The more load I put on the NIC the faster the system freezes. For
example if I activate four 2.5Gbps fully saturated network connections
then the system hard freezes almost immediately. When the system freezes
it seems completely dead. SysRq doesn't work, serial consoles are dead,
etc. so I haven't been able to get much debugging information.
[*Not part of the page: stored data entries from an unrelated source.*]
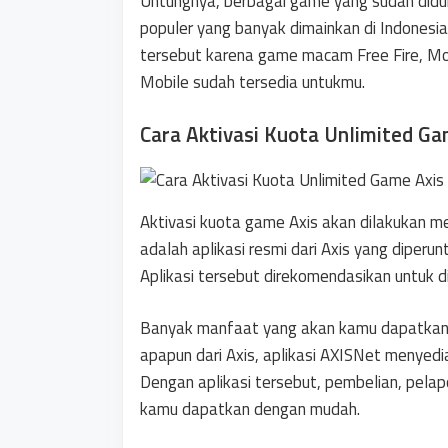
Untungnya, berbagai game yang sudah didu
populer yang banyak dimainkan di Indonesi
tersebut karena game macam Free Fire, Mob
Mobile sudah tersedia untukmu.
Cara Aktivasi Kuota Unlimited Ga
Aktivasi kuota game Axis akan dilakukan m
adalah aplikasi resmi dari Axis yang diperu
Aplikasi tersebut direkomendasikan untuk 
Banyak manfaat yang akan kamu dapatkan da
apapun dari Axis, aplikasi AXISNet menyed
Dengan aplikasi tersebut, pembelian, pela
kamu dapatkan dengan mudah.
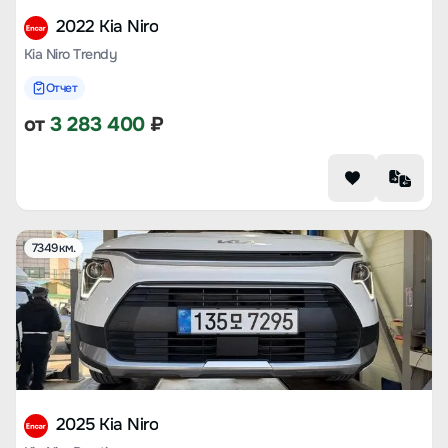
2022 Kia Niro
Kia Niro Trendy
Отчет
от
3 283 400
₽
7349 км.
2025 Kia Niro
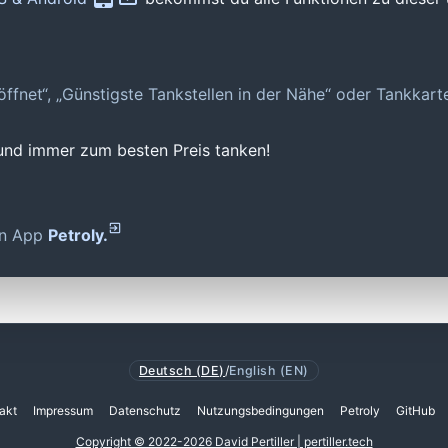
geöffnet“, „Günstigste Tankstellen in der Nähe“ oder Tankkar
 und immer zum besten Preis tanken!
den App
Petroly.
Deutsch (DE)
/
English (EN)
akt
Impressum
Datenschutz
Nutzungsbedingungen
Petroly
GitHub
Copyright © 2022-2026 David Pertiller | pertiller.tech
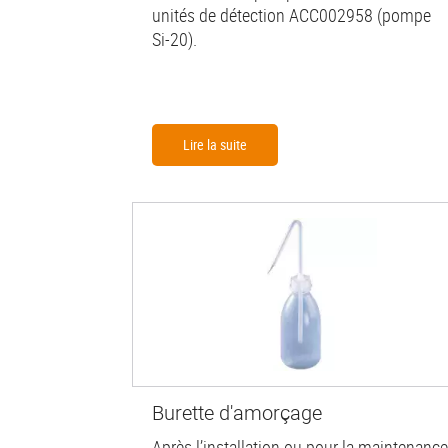
unités de détection ACC002958 (pompe
Si-20).
Lire la suite
Burette d'amorçage
Après l’installation ou pour la maintenance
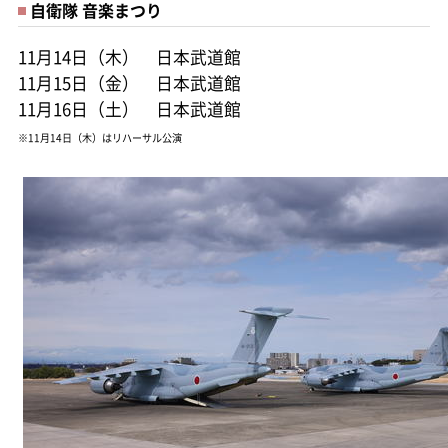
自衛隊 音楽まつり
11月14日（木） 日本武道館
11月15日（金） 日本武道館
11月16日（土） 日本武道館
※11月14日（木）はリハーサル公演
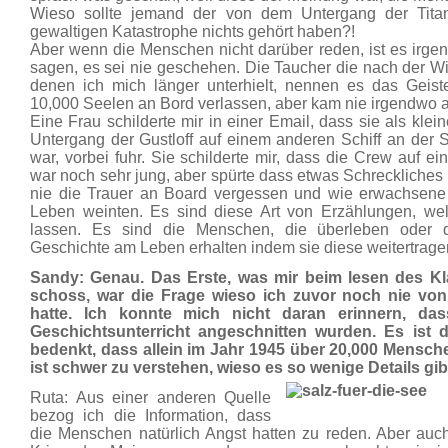
Wieso sollte jemand der von dem Untergang der Titani
gewaltigen Katastrophe nichts gehört haben?!
Aber wenn die Menschen nicht darüber reden, ist es irgen
sagen, es sei nie geschehen. Die Taucher die nach der Wi
denen ich mich länger unterhielt, nennen es das Geiste
10,000 Seelen an Bord verlassen, aber kam nie irgendwo 
Eine Frau schilderte mir in einer Email, dass sie als k
Untergang der Gustloff auf einem anderen Schiff an der S
war, vorbei fuhr. Sie schilderte mir, dass die Crew auf e
war noch sehr jung, aber spürte dass etwas Schreckliches
nie die Trauer an Board vergessen und wie erwachsene
Leben weinten. Es sind diese Art von Erzählungen, we
lassen. Es sind die Menschen, die überleben oder 
Geschichte am Leben erhalten indem sie diese weitertrage
Sandy: Genau. Das Erste, was mir beim lesen des K
schoss, war die Frage wieso ich zuvor noch nie von
hatte. Ich konnte mich nicht daran erinnern, das
Geschichtsunterricht angeschnitten wurden. Es ist
bedenkt, dass allein im Jahr 1945 über 20,000 Mensch
ist schwer zu verstehen, wieso es so wenige Details gi
Ruta: Aus einer anderen Quelle
bezog ich die Information, dass
die Menschen natürlich Angst hatten zu reden. Aber au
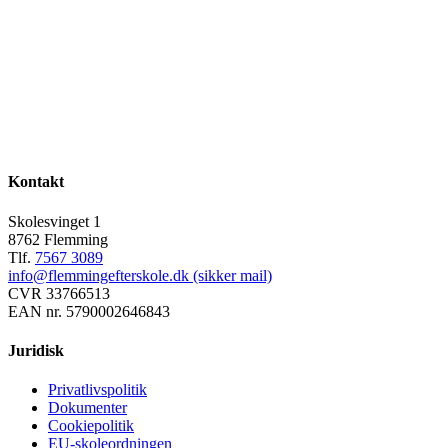
Kontakt
Skolesvinget 1
8762 Flemming
Tlf.
7567 3089
info@flemmingefterskole.dk (sikker mail)
CVR 33766513
EAN nr. 5790002646843
Juridisk
Privatlivspolitik
Dokumenter
Cookiepolitik
EU-skoleordningen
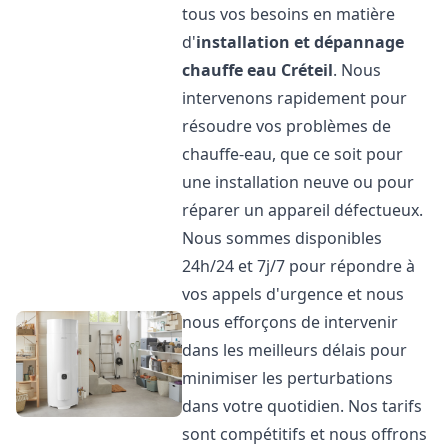
tous vos besoins en matière
d'
installation et dépannage
chauffe eau
Créteil
. Nous
intervenons rapidement pour
résoudre vos problèmes de
chauffe-eau, que ce soit pour
une installation neuve ou pour
réparer un appareil défectueux.
Nous sommes disponibles
24h/24 et 7j/7 pour répondre à
vos appels d'urgence et nous
nous efforçons de intervenir
dans les meilleurs délais pour
minimiser les perturbations
dans votre quotidien. Nos tarifs
sont compétitifs et nous offrons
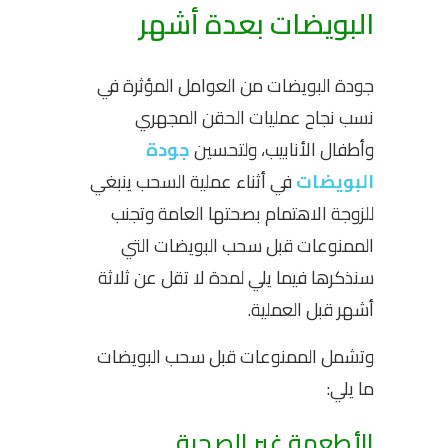
البويضات بعدة أشهر
جودة البويضات من العوامل المؤثرة في
نسب نجاح عمليات الحقن المجهري
وأطفال الأنابيب، ولتحسين
جودة
البويضات
في أثناء عملية السحب ينبغي
للزوجة الاهتمام بصحتها العامة وتجنب
الممنوعات قبل سحب البويضات التي
سنذكرها فيما يلي لمدة لا تقل عن ثلاثة
أشهر قبل العملية.
وتشمل الممنوعات قبل سحب البويضات
ما يلي:
الأطعمة غير الصحية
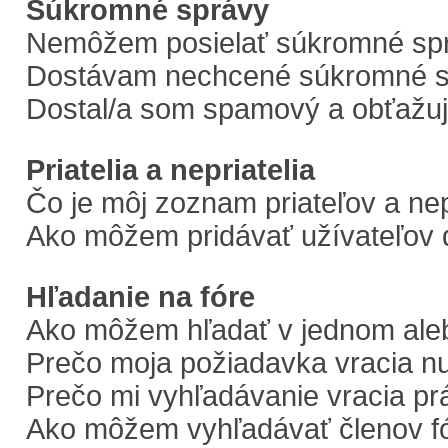
Súkromné správy
Nemôžem posielať súkromné sp
Dostávam nechcené súkromné s
Dostal/a som spamový a obťažujú
Priatelia a nepriatelia
Čo je môj zoznam priateľov a ne
Ako môžem pridávať užívateľov 
Hľadanie na fóre
Ako môžem hľadať v jednom aleb
Prečo moja požiadavka vracia n
Prečo mi vyhľadávanie vracia pr
Ako môžem vyhľadávať členov f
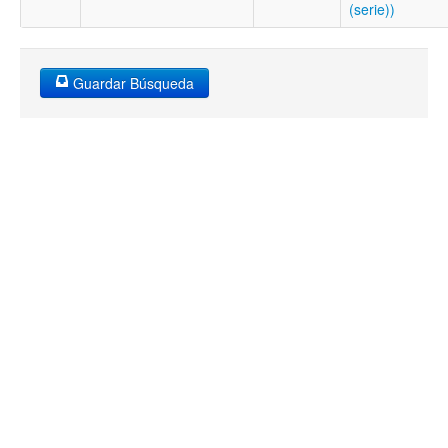
(serie))
Guardar Búsqueda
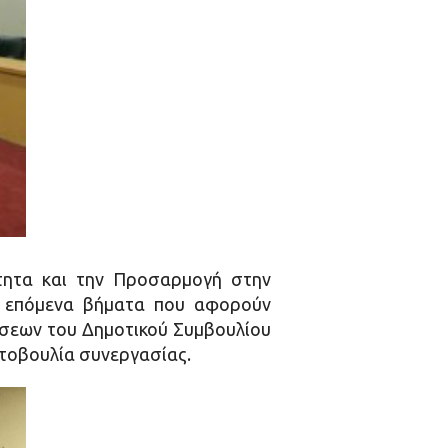
τητα και την Προσαρμογή στην
τα επόμενα βήματα που αφορούν
άσεων του Δημοτικού Συμβουλίου
ωτοβουλία συνεργασίας.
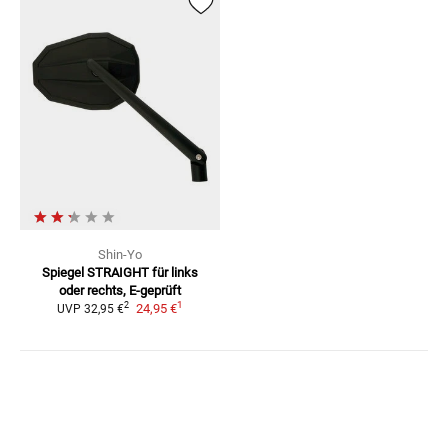
Shin-Yo
Spiegel STRAIGHT
für links
oder rechts, E-geprüft
1
2
24,95 €
UVP
32,95 €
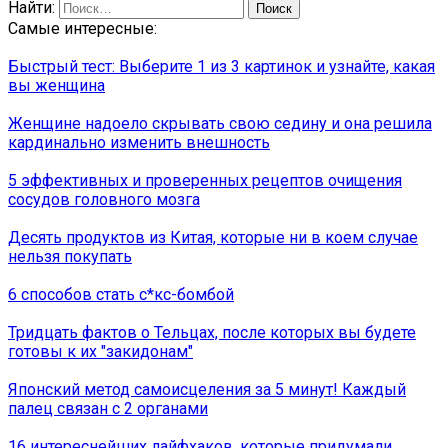
Найти:
Самые интересные:
Быстрый тест: Выберите 1 из 3 картинок и узнайте, какая
вы женщина
Женщине надоело скрывать свою седину и она решила
кардинально изменить внешность
5 эффективных и проверенных рецептов очищения
сосудов головного мозга
Десять продуктов из Китая, которые ни в коем случае
нельзя покупать
6 способов стать с*кс-бомбой
Тридцать фактов о Тельцах, после которых вы будете
готовы к их ″закидонам″
Японский метод самоисцеления за 5 минут! Каждый
палец связан с 2 органами
16 интереснейших лайфхаков, которые придумали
I have
tested on various different physical systems, Xeon E5, Xeon E3, i7, and
they all behave the same so it doesn't seem like a system hardware
issue.
Disabling IOMMU makes it run for a little longer before crashing.
The tiny bit of error information I have been able to get under various
conditions (eg. disabling ASPM, forcing D0, etc):
Test #1:
pcieport 0000:04:02.0: Unable to change power state from D3hot to D0,
device inaccessible
Test #2:
pcieport 0000:04:02.0: can't change power state from D3cold to D0
(config space inaccessible)
pcieport 0000:03:00.0: Wakeup disabled by ACPI
pcieport 0000:04:02.0: PME# disabled
Test #3:
enp7s0: cmd = 0xff, should be 0x07 \x0a.
enp7s0: pci link is down \x0a.
At times there are several of those errors printed for the different PCI
devices of the NIC before the system locks up.
Setting "pci=nommconf" on the kernel command line is the only thing that
seems to fix the issue but performance is degraded when using
bidirectional transfers. 2.5Gbps TX but only 1.5Gbps RX compared to
MMCONFIG enabled which gets full 2.5Gbps bidirectional.
So it seems the MMCONFIG works sometimes but eventually something
happens and it becomes inaccessible at which point the system freezes.
Is there a way to keep MMCONFIG enabled for other devices but not this
ASM1812 device? Or better, is there a way to debug and fix MMCONFIG for
the device?